YOUR INSTRUCTIONS
What you hand back must match the records word for word, with no pictures.

-------- INPUT DATA --------

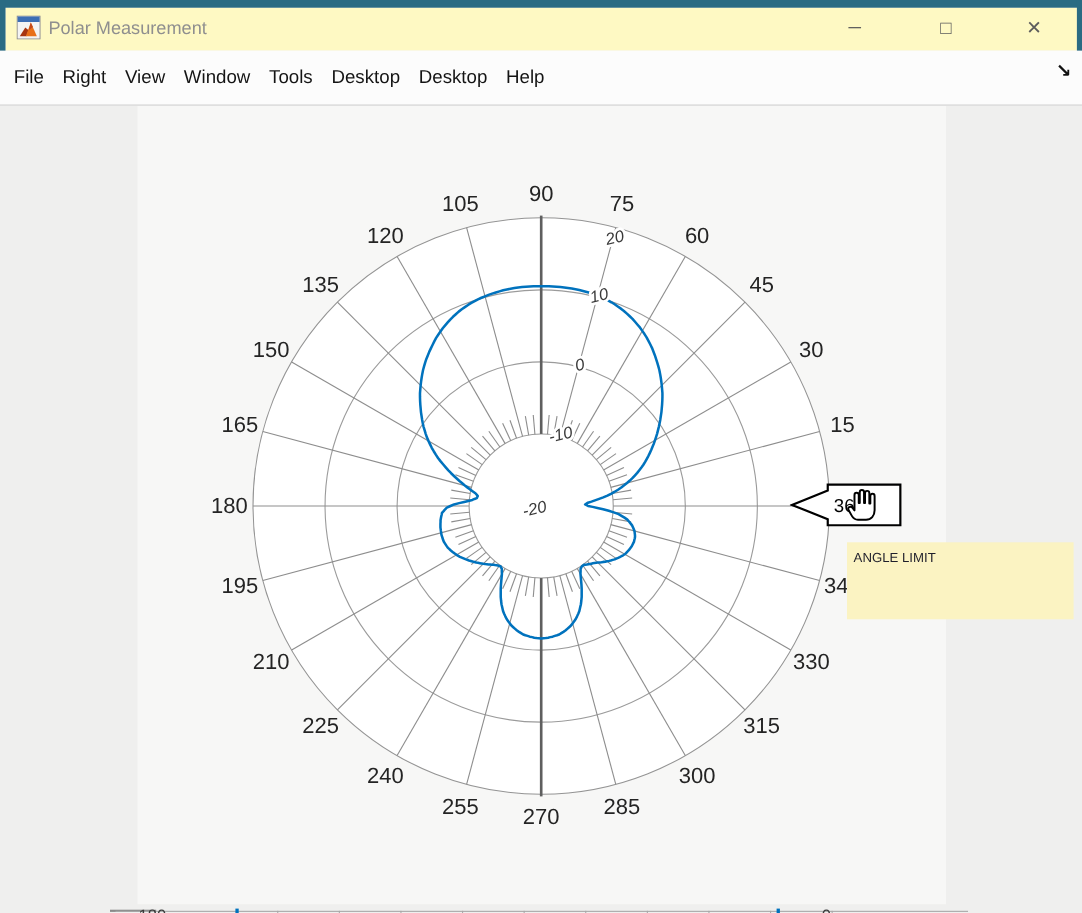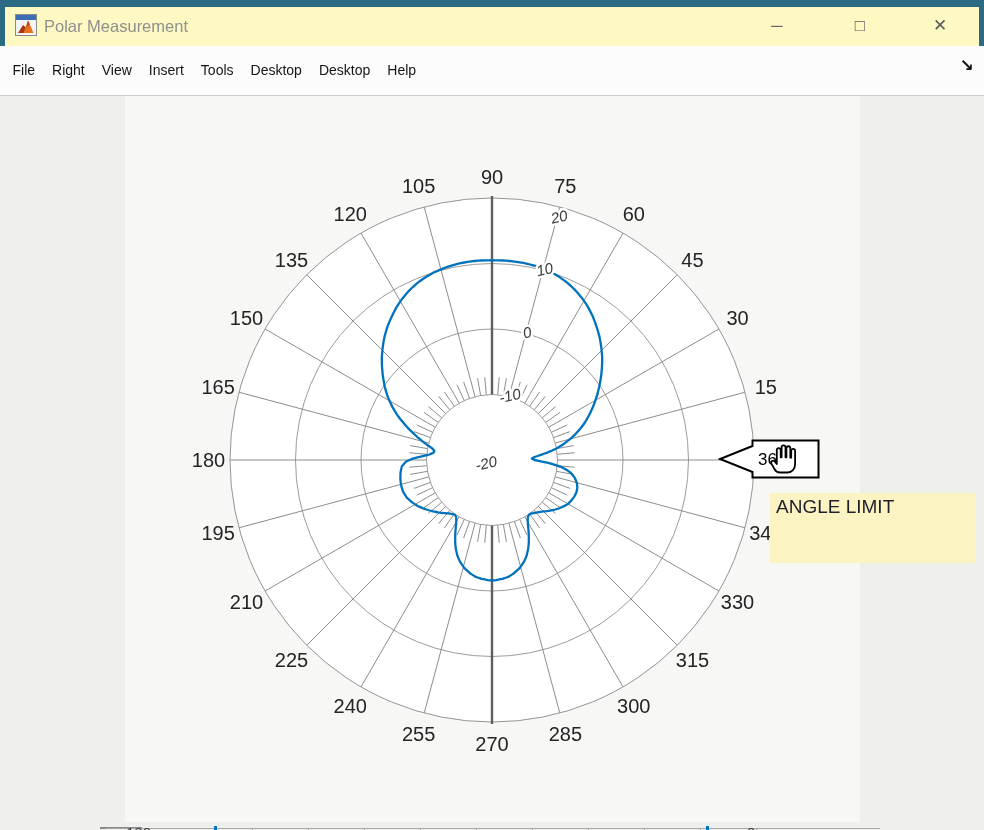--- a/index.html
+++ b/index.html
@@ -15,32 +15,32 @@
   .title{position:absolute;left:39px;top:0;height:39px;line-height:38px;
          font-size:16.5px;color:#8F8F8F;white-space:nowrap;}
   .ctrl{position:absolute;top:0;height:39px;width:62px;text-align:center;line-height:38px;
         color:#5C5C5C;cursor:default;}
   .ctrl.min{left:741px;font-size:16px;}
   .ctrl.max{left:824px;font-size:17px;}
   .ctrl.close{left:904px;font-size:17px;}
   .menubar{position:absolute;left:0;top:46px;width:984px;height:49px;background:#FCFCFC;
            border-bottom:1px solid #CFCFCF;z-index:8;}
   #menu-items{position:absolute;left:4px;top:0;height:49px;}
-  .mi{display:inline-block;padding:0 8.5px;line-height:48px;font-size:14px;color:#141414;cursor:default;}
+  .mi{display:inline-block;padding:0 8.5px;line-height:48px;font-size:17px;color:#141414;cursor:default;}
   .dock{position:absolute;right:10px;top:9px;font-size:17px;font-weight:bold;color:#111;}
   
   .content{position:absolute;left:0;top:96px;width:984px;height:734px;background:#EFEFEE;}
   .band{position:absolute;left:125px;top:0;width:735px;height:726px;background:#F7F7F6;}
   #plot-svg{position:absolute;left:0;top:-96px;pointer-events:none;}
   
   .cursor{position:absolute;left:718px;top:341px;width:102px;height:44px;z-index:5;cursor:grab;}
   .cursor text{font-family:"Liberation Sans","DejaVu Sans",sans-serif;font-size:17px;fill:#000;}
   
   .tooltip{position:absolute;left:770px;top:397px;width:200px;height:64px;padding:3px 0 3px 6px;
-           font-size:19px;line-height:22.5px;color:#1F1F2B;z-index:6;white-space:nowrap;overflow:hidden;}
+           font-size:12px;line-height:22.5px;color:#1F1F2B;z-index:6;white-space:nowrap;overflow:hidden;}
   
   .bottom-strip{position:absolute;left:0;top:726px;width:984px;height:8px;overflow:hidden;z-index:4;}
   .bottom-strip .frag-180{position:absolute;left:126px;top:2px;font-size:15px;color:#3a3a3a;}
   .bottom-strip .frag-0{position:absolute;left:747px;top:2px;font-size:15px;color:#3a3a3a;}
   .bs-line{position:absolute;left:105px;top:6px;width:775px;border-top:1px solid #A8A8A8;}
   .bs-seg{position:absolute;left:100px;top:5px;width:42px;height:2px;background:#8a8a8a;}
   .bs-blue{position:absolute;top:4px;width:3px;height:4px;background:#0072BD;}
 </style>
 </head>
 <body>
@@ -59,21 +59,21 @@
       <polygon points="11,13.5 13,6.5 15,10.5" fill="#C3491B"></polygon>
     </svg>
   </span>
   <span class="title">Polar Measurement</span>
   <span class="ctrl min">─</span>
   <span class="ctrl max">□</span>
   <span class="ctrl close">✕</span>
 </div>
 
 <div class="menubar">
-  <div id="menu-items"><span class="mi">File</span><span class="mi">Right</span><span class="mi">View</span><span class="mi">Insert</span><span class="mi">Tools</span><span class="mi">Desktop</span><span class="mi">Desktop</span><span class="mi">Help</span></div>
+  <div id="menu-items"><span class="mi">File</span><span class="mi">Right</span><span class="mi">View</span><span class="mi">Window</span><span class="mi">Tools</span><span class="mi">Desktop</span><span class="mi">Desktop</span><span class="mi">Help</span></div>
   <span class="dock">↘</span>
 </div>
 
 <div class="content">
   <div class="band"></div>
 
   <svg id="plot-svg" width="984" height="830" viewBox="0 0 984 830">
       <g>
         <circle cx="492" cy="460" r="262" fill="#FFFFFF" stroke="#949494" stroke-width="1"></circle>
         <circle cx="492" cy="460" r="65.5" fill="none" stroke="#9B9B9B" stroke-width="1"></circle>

--------

REPLY TO THE EXERCISE
--- a/index.html
+++ b/index.html
@@ -15,32 +15,32 @@
   .title{position:absolute;left:39px;top:0;height:39px;line-height:38px;
          font-size:16.5px;color:#8F8F8F;white-space:nowrap;}
   .ctrl{position:absolute;top:0;height:39px;width:62px;text-align:center;line-height:38px;
         color:#5C5C5C;cursor:default;}
   .ctrl.min{left:741px;font-size:16px;}
   .ctrl.max{left:824px;font-size:17px;}
   .ctrl.close{left:904px;font-size:17px;}
   .menubar{position:absolute;left:0;top:46px;width:984px;height:49px;background:#FCFCFC;
            border-bottom:1px solid #CFCFCF;z-index:8;}
   #menu-items{position:absolute;left:4px;top:0;height:49px;}
-  .mi{display:inline-block;padding:0 8.5px;line-height:48px;font-size:14px;color:#141414;cursor:default;}
+  .mi{display:inline-block;padding:0 8.5px;line-height:48px;font-size:17px;color:#141414;cursor:default;}
   .dock{position:absolute;right:10px;top:9px;font-size:17px;font-weight:bold;color:#111;}
   
   .content{position:absolute;left:0;top:96px;width:984px;height:734px;background:#EFEFEE;}
   .band{position:absolute;left:125px;top:0;width:735px;height:726px;background:#F7F7F6;}
   #plot-svg{position:absolute;left:0;top:-96px;pointer-events:none;}
   
   .cursor{position:absolute;left:718px;top:341px;width:102px;height:44px;z-index:5;cursor:grab;}
   .cursor text{font-family:"Liberation Sans","DejaVu Sans",sans-serif;font-size:17px;fill:#000;}
   
   .tooltip{position:absolute;left:770px;top:397px;width:200px;height:64px;padding:3px 0 3px 6px;
-           font-size:19px;line-height:22.5px;color:#1F1F2B;z-index:6;white-space:nowrap;overflow:hidden;}
+           font-size:12px;line-height:22.5px;color:#1F1F2B;z-index:6;white-space:nowrap;overflow:hidden;}
   
   .bottom-strip{position:absolute;left:0;top:726px;width:984px;height:8px;overflow:hidden;z-index:4;}
   .bottom-strip .frag-180{position:absolute;left:126px;top:2px;font-size:15px;color:#3a3a3a;}
   .bottom-strip .frag-0{position:absolute;left:747px;top:2px;font-size:15px;color:#3a3a3a;}
   .bs-line{position:absolute;left:105px;top:6px;width:775px;border-top:1px solid #A8A8A8;}
   .bs-seg{position:absolute;left:100px;top:5px;width:42px;height:2px;background:#8a8a8a;}
   .bs-blue{position:absolute;top:4px;width:3px;height:4px;background:#0072BD;}
 </style>
 </head>
 <body>
@@ -59,21 +59,21 @@
       <polygon points="11,13.5 13,6.5 15,10.5" fill="#C3491B"></polygon>
     </svg>
   </span>
   <span class="title">Polar Measurement</span>
   <span class="ctrl min">─</span>
   <span class="ctrl max">□</span>
   <span class="ctrl close">✕</span>
 </div>
 
 <div class="menubar">
-  <div id="menu-items"><span class="mi">File</span><span class="mi">Right</span><span class="mi">View</span><span class="mi">Insert</span><span class="mi">Tools</span><span class="mi">Desktop</span><span class="mi">Desktop</span><span class="mi">Help</span></div>
+  <div id="menu-items"><span class="mi">File</span><span class="mi">Right</span><span class="mi">View</span><span class="mi">Window</span><span class="mi">Tools</span><span class="mi">Desktop</span><span class="mi">Desktop</span><span class="mi">Help</span></div>
   <span class="dock">↘</span>
 </div>
 
 <div class="content">
   <div class="band"></div>
 
   <svg id="plot-svg" width="984" height="830" viewBox="0 0 984 830">
       <g>
         <circle cx="492" cy="460" r="262" fill="#FFFFFF" stroke="#949494" stroke-width="1"></circle>
         <circle cx="492" cy="460" r="65.5" fill="none" stroke="#9B9B9B" stroke-width="1"></circle>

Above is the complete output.